300 KM DI SPORT E NATURA
Tuscia Sport & Leasure prevede oltre 300 chilometri da vivere tra cinema, passeggiate, arte, bicicletta, cavallo, mitologia e letteratura. Ci sono quattro macrogruppi (trekking, mountain bike, trail running e turismo equestre), e per ognuno di loro sono stati costruiti dei percorsi da scegliere attraverso il sito  www.tusciasport.it. Sono rivolti ad atleti e ad amatori, a single, coppie e famiglie. L’offerta è davvero ampia e non scontenta nessuno.
Abbiamo visto spesso le immagini dei Moai, le grandi statue in pietra che si trovano sull’Isola di Pasqua. Senza voler arrivare nell’Oceano Pacifico, se ne può guardare una da vicino nel borgo di Vitorchiano. Ma non rappresenta di certo l’unica attrazione dei percorsi disponibili, che includono pure le cascate di Martelluzzo, la Riserva Naturale Monte Casoli e il Parco dei Mostri di Bomarzo. Non manca nemmeno l’archeologia, con il Parco Marturanum e la Valle del Tevere; e i castelli lungo il percorso panoramico che attraversa il Borgo Fantasma di Celleno e il Paese delle favole di Sant’Angelo di Roccalvecce. Il turismo sportivo e sostenibile trova così una delle sue migliori declinazioni nei luoghi che hanno affascinato, e ispirato, anche Dante, Goethe e Pirandello.

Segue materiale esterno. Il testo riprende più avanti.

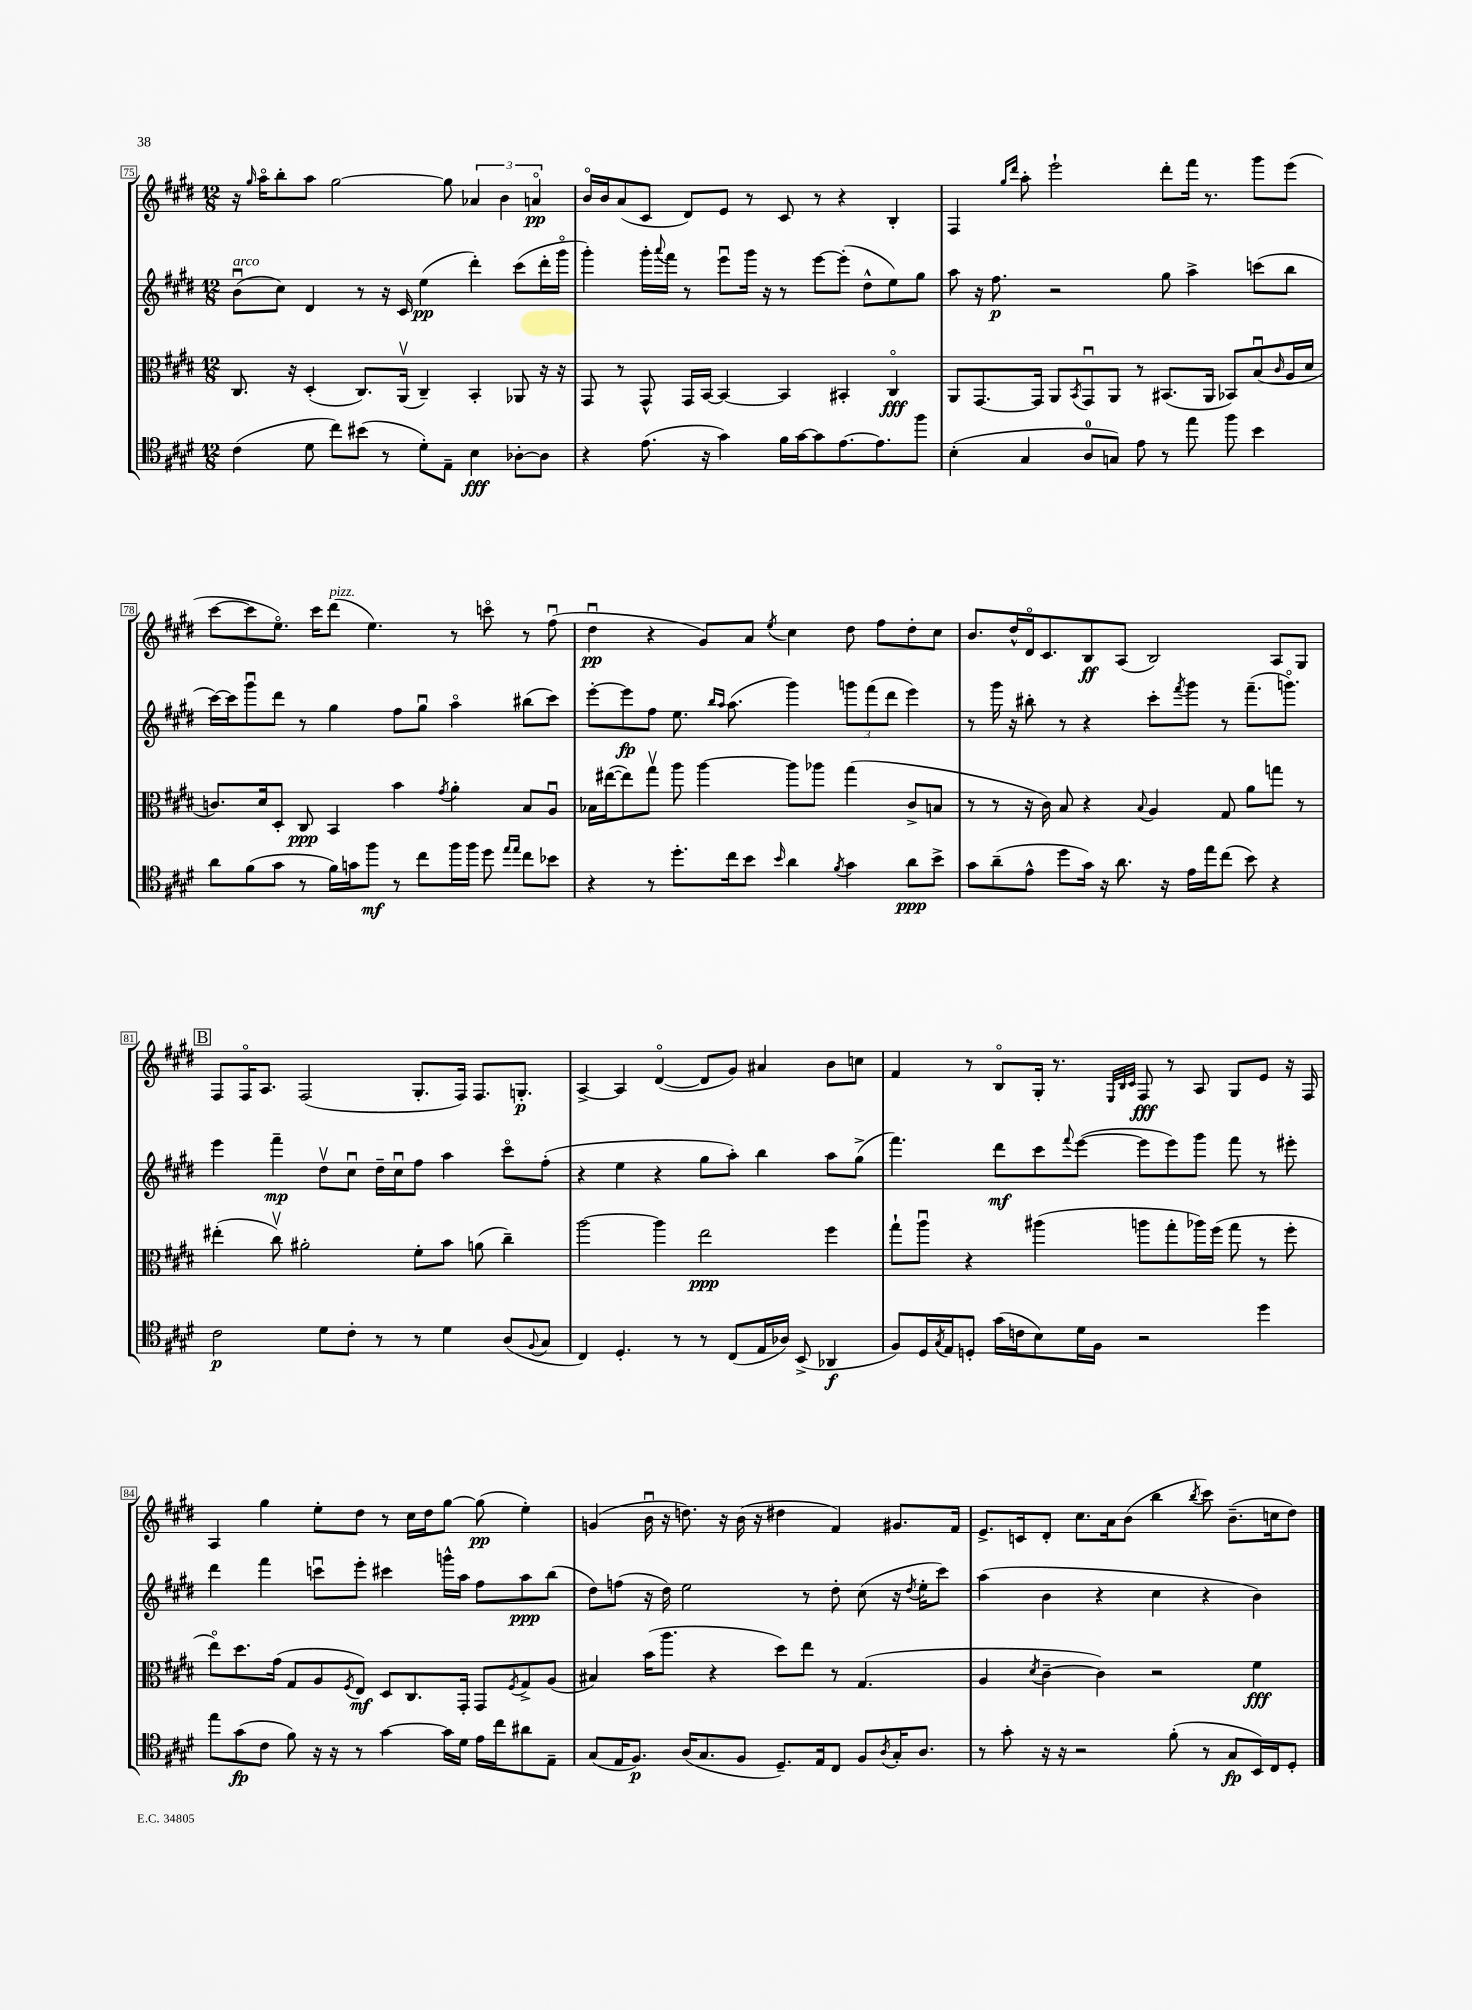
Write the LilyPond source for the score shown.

<<
\new StaffGroup <<
\new Staff = "s0" {
    \clef treble \key e \major \numericTimeSignature \time 12/8
    r16 \grace { gis''16 } a''16\flageolet b''8-. a''8 gis''2~ gis''8 \tuplet 3/2 { aes'4 b'4 a'4\flageolet\pp } |
    b'16\flageolet b'16 a'8( cis'8 dis'8) e'8 r8 cis'8 r8 r4 b4-. |
    fis4 \grace { gis''16 dis'''16 } a''8-. e'''2-! dis'''8-. fis'''16 r8. gis'''8 e'''8( |
    cis'''8~ cis'''8 e''8.\flageolet) cis'''16 dis'''8^\markup { \italic "pizz." }( e''4.) r8 c'''8\flageolet r8 fis''8\downbow( |
    dis''4\downbow\pp r4 gis'8) a'8 \acciaccatura { e''8 } cis''4 dis''8 fis''8 dis''8-. cis''8 |
    b'8. dis''16-^ dis'16\flageolet cis'8. b8\ff a8( b2) a8 gis8 |
    \mark \markup { \box "B" } fis8 fis16\flageolet a8. fis2( gis8.-. fis16) fis8. g8.-.\p |
    a4~-> a4 dis'4~\flageolet( dis'8 gis'8) ais'4 b'8 c''8 |
    fis'4 r8 b8\flageolet gis16-. r8. \grace { e32 b32 cis'32 } fis8\fff r8 a8 gis8 e'8 r16 fis16 |
    a4 gis''4 e''8-. dis''8 r8 cis''16 dis''16 gis''8~ gis''8\pp( e''4-.) |
    g'4( b'16\downbow r16 d''8.) r16 b'16( r16 dis''4 fis'4) gis'8. fis'16 |
    e'8.-> c'16 dis'8-. cis''8. a'16 b'8( b''4 \acciaccatura { b''8 } cis'''8) b'8.--( c''16 dis''8) \bar "|." |
}
\new Staff = "s1" {
    \clef treble \key e \major \numericTimeSignature \time 12/8
    b'8\downbow^\markup { \italic "arco" }( cis''8) dis'4 r8 r16 cis'16 e''4\pp( dis'''4-.) cis'''8( dis'''16-. gis'''16\flageolet |
    gis'''4-.) gis'''16-. \appoggiatura { a'''8 } fis'''16 r8 e'''8\downbow gis'''16 r16 r8 e'''8~ e'''8-.( dis''8-^ e''8) gis''8 |
    a''8 r16 fis''8.\p r2 gis''8 a''4-> c'''8( b''8 |
    cis'''16~) cis'''16 gis'''8\downbow dis'''8 r8 gis''4 fis''8 gis''8\downbow a''4\flageolet bis''8( cis'''8) |
    e'''8~-. e'''8\fp fis''8 e''8. \grace { b''16 a''16 } a''8.( gis'''4) \tuplet 3/2 { g'''8 fis'''8( dis'''8 } e'''4) |
    r8 gis'''16 r16 bis''8-. r8 r4 cis'''8-. \acciaccatura { fis'''8 } gis'''8 r8 fis'''8.--( g'''8.\flageolet) |
    \mark \markup { \box "B" } e'''4 fis'''4--\mp dis''8\upbow cis''8\downbow dis''16-- cis''16\downbow fis''8 a''4 cis'''8\flageolet fis''8-.( |
    r4 e''4 r4 gis''8 a''8-.) b''4 a''8 gis''8->( |
    fis'''4.) dis'''8\mf cis'''8 \appoggiatura { fis'''8 } e'''8~( e'''8 e'''8) gis'''8 fis'''8 r8 eis'''8-. |
    dis'''4 fis'''4 c'''8\downbow e'''8-. cis'''4 g'''16-^ a''16 fis''8 a''8\ppp b''8( |
    dis''8) f''8( r16 dis''16) e''2 r8 dis''8-. cis''8( r16 \acciaccatura { dis''8 } e''16-. cis'''8) |
    a''4( b'4 r4 cis''4 r4 b'4) \bar "|." |
}
\new Staff = "s2" {
    \clef alto \key e \major \numericTimeSignature \time 12/8
    cis8. r16 dis4-.( cis8.) a,16\upbow( cis4--) b,4-. aes,8 r16 r16 |
    gis,8 r8 gis,8-^ gis,16 b,16~ b,4~ b,4 bis,4-. cis4\flageolet\fff |
    a,8 gis,8.~ gis,16 a,8 \acciaccatura { b,8 } gis,8\downbow a,8 r8 bis,8.( a,16 bes,8) b8\downbow( \grace { cis'16 } a16 dis'16 |
    c'8.) dis'16 dis8-. cis8\ppp b,4 b'4 \acciaccatura { gis'8 } a'4-. b8 a8\downbow |
    bes16 eis''16~( eis''8) gis''8\upbow a''8 a''4~ a''8 aes''8 gis''4( cis'8-> b8 |
    r8 r8 r16 cis'16) b8 r4 \appoggiatura { b8 } a4 gis8 a'8 g''8 r8 |
    \mark \markup { \box "B" } eis''4-.( cis''8\upbow) ais'2-. fis'8-. b'8 a'8( cis''4--) |
    a''2~ a''4 e''2\ppp fis''4 |
    gis''8-! a''8\downbow r4 ais''4( a''8 gis''8-. aes''16) fis''16( gis''8 r8 fis''8-. |
    e''8\flageolet) dis''8. gis'16( gis8 a8 \acciaccatura { fis8 } e8\mf) dis8 cis8. gis,16-. gis,8 \acciaccatura { fis8 } gis8-> a8( |
    bis4) b'16( a''8. r4 dis''8) e''8 r8 gis4.( |
    a4 \acciaccatura { dis'8 } cis'4~-- cis'4) r2 fis'4\fff \bar "|." |
}
\new Staff = "s3" {
    \clef tenor \key e \major \numericTimeSignature \time 12/8
    cis'4( dis'8 cis''8) bis'8( r8 dis'8-.) e8-- b4\fff aes8~-. aes8 |
    r4 e'8.( r16 gis'4) fis'16 gis'16~ gis'8 e'8.~ e'8. fis''8 |
    b4-.( gis4 a8-0 g8) e'8 r8 e''8 fis''8 b'4 |
    a'8 fis'8( gis'8 r8 fis'16) g'16 fis''8\mf r8 cis''8 fis''16 fis''16 dis''8 \grace { e''16 e''16 } cis''8 bes'8 |
    r4 r8 dis''8.-. cis''16 b'8 \grace { b'16 } a'4 \acciaccatura { fis'8 } gis'4 a'8\ppp b'8-> |
    gis'8 a'8--( e'8-^ dis''8 gis'16) r16 a'8. r16 e'16 e''16 cis''8( b'8) r4 |
    \mark \markup { \box "B" } cis'2\p dis'8 cis'8-. r8 r8 dis'4 a8( \appoggiatura { fis8 } gis8 |
    cis4) dis4.-. r8 r8 cis8( e16 aes16) b,8->( aes,4\f |
    fis8) dis16 \acciaccatura { gis8 } e16 d8-. gis'16( c'16 b8) dis'16 fis16 r2 dis''4 |
    e''8 gis'8\fp( cis'8 fis'8) r16 r16 r8 gis'4~ gis'16 dis'16 e'16 cis''16 ais'8 e8-- |
    gis8( e16 fis8.\p) a16( gis8. fis8 dis8.--) e16 cis8 fis8 \acciaccatura { a8 } gis16-. a8. |
    r8 gis'8-. r16 r16 r2 fis'8-.( r8 gis8\fp b,16) cis16 dis8-. \bar "|." |
}
>>
>>
\layout { \context { \Score currentBarNumber = #75 \override BarNumber.stencil = #(make-stencil-boxer 0.1 0.3 ly:text-interface::print) } }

LE 31 IMPRESE DELLA TUSCIA EXPERIENCE
C’è un altro progetto con la medesima finalità. Si chiama Tuscia Experience e coinvolge imprenditori, artisti, agricoltori e artigiani. Sono trentuno le imprese della Tuscia viterbese a far parte di questo disegno per mettere insieme le proprie esperienze e per offrire al pubblico un viaggio fatto di racconti differenti. 
Potete passeggiare tra gli oliveti, visitare i frantoi e fermarvi negli agriturismi per mangiare e conoscere le radici di questa terra. Oppure scegliere le pasticcerie, le fattorie solidali, i pastifici, i caseifici e degustare le specialità del territorio. Chi lo desidera, può imparare i segreti delle lavorazioni della ceramica e del cuoio attraverso dei workshop organizzati dagli artigiani più rappresentativi di quest’arte. E poi ci sono il vetro, la pittura del mosaico, la stampa di manifesti personalizzati. Anche in questo caso è possibile guardare il lavoro dei professionisti e provare a creare qualcosa di nuovo con le proprie mani. L’esperienza, infatti, sta anche nella possibilità di osservare e di sperimentarsi, mettendosi in gioco in una dimensione tutta nuova. L’offerta è consultabile sul sito www.tusciawelcome.it, attraverso il quale farsi un’idea completa, scegliere e prenotare, con un occhio anche alle strutture ricettive dove restare a dormire.